Contardo Calligaris

Contardo Calligaris

Por Cláudia Piche

A frase-título desta entrevista certamente provoca reflexão. E, sem dúvida, essa é uma característica marcante do psicanalista italiano, radicado no Brasil, Contardo Calligaris. Doutor em psicologia clínica, colunista de jornal e escritor, Calligaris dedica-se especialmente às questões da adolescência – fase da vida que dá nome a um de seus livros mais lidos e estudados -, justamente por considerá-la uma das mais potentes fontes de energia da atualidade.

Ética e sustentabilidade na educação de jovens e adolescentes foram temas da entrevista concedida à Ideia Sustentável, durante evento para educadores em São Paulo.

Ideia Sustentável – Na sua opinião, a educação de jovens e adolescentes tem levado em conta as questões de sustentabilidade?

Contardo Calligaris – Em algumas escolas que conheço – porque visitei, inclusive como palestrante, ou pelo contato com os pais – acho que no mínimo existe essa ambição. Mesmo no ensino público (sem generalizar), vejo que existe a preocupação de sensibilizar essa população – falo de até 12 anos, do Ensino Médio e até alunos menores – com a questão da sustentabilidade. Uma coisa que era totalmente fora do campo de interesse de uma criança da minha geração.
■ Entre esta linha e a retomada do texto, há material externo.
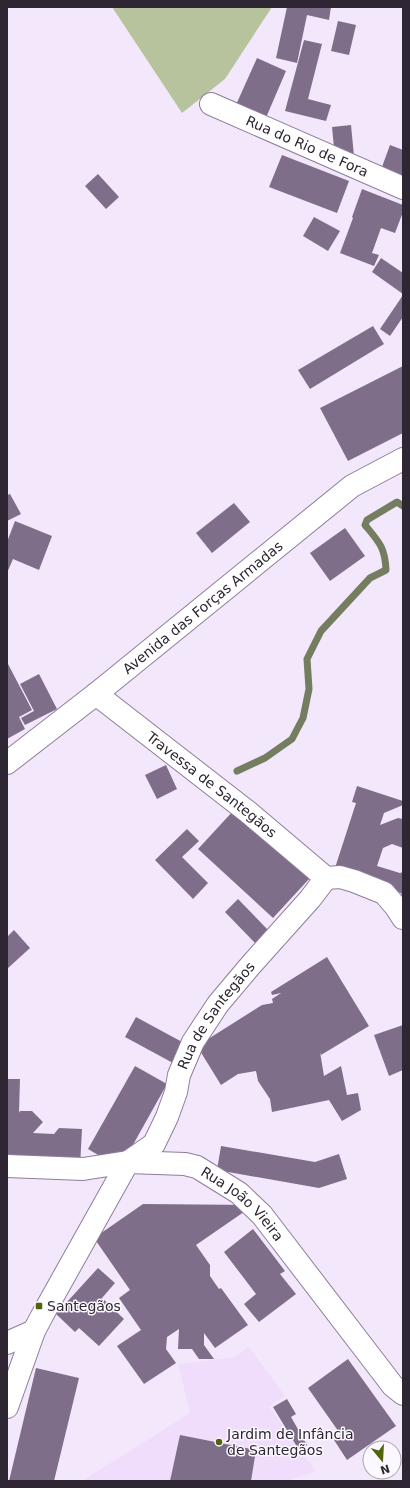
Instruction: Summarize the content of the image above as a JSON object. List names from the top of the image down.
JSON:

Lembro-me do primeiro Relatório do Clube de Roma (publicado em 1972 e intitulado de Os Limites do Crescimento, tornou-se o primeiro documento de repercussão sobre o tema entre cientistas e governantes. Também conhecido como Relatório Meadows, o estudo propunha crescimento econômico zero e influenciou, de maneira decisiva, o debate na Conferência de Estocolmo, realizada no mesmo ano, quando surgiu a primeira definição do termo sustentabilidade) – que, aliás, era excessivamente alarmista, porque carregava no tom de que o mundo iria acabar logo. Isso era recebido, no fundo, com uma certa dose de ceticismo. E, realmente, não entrava no currículo escolar de nenhuma maneira. Isso sensivelmente mudou. Você deve ter constatado uma enorme quantidade de crianças pequenas que são capazes, por exemplo, inclusive de fazer observações aos pais sobre condutas antiecológicas de qualquer tipo. Na minha época, no máximo, alguém poderia dizer: “Vamos apagar a luz porque não somos sócios da Light!” Mas, hoje, a preocupação existe porque a energia é questão de preservação do planeta.

IS – Falando mais especificamente do adolescente, você acha que entre eles há espaço para essa discussão? Considerando-se o mundo individualista, consumista e materialista em que vivemos, como ela “pega” o adolescente?

CC – Existe sim. A vida simples, hoje, é um lifestyle constituído como tal. Podemos até achar engraçado, mas é. Vida simples não é somente a expressão de um cuidado ou simplificar formulários burocráticos, mas realmente ter uma vida de menor impacto, com menor “pegada” no mundo. É um estilo de vida assumido pela roupa que se escolhe, a quantidade, os materiais usados, reciclados ou não – independentemente se o custo será mais vantajoso -, a maneira de decorar seu apartamento. Tudo isso é um estilo de vida. Talvez menos no Brasil do que nos Estados Unidos ou na Europa. O que também é compreensível, porque, paradoxalmente, você não vai poder pedir essa atenção às classes que acabam de ter acesso ao consumo, porque elas vão querer provar tudo o que os pais não tiveram ou puderam. É muito cedo para pedir isso aos adolescentes no Brasil.

IS – Ética e valores são essenciais quando se fala em sustentabilidade (refiro-me não apenas ao aspecto ambiental do termo, mas também econômico e social). Você acha que esses deveriam ser temas dos currículos escolares para adolescentes e jovens?

CC – Não acredito que ética e valores possam ser matérias curriculares. O único ensino de ética que vi funcionar eram as aulas de dilemas éticos inventadas por Lawrence Kohlberg (psicólogo e filósofo americano, contemporâneo de Jean Piaget, dedicou-se a estudar o desenvolvimento moral do ser humano, de 1958 até sua morte, em 1987), e não disporíamos de pessoas qualificadas para isso. Um ensino positivo de valores seria recusado pelos jovens – e, devo dizer, com minha total aprovação.

IS – Os adolescentes de hoje serão nossas lideranças de amanhã, nas empresas e nos governos. Como atrair a atenção deles para as questões da sustentabilidade sem que isso pareça chato, de modo que possamos ter esperança em lideranças mais éticas no futuro?

CC – A ficção (cinema, em particular) já se ocupa disso há tempos. Não é nenhuma surpresa. O patrimônio ético da modernidade está nas ficções – literárias, cinematográficas, televisivas. Escreva um bom seriado sobre o tema e será muito mais eficiente do que 100 aulas!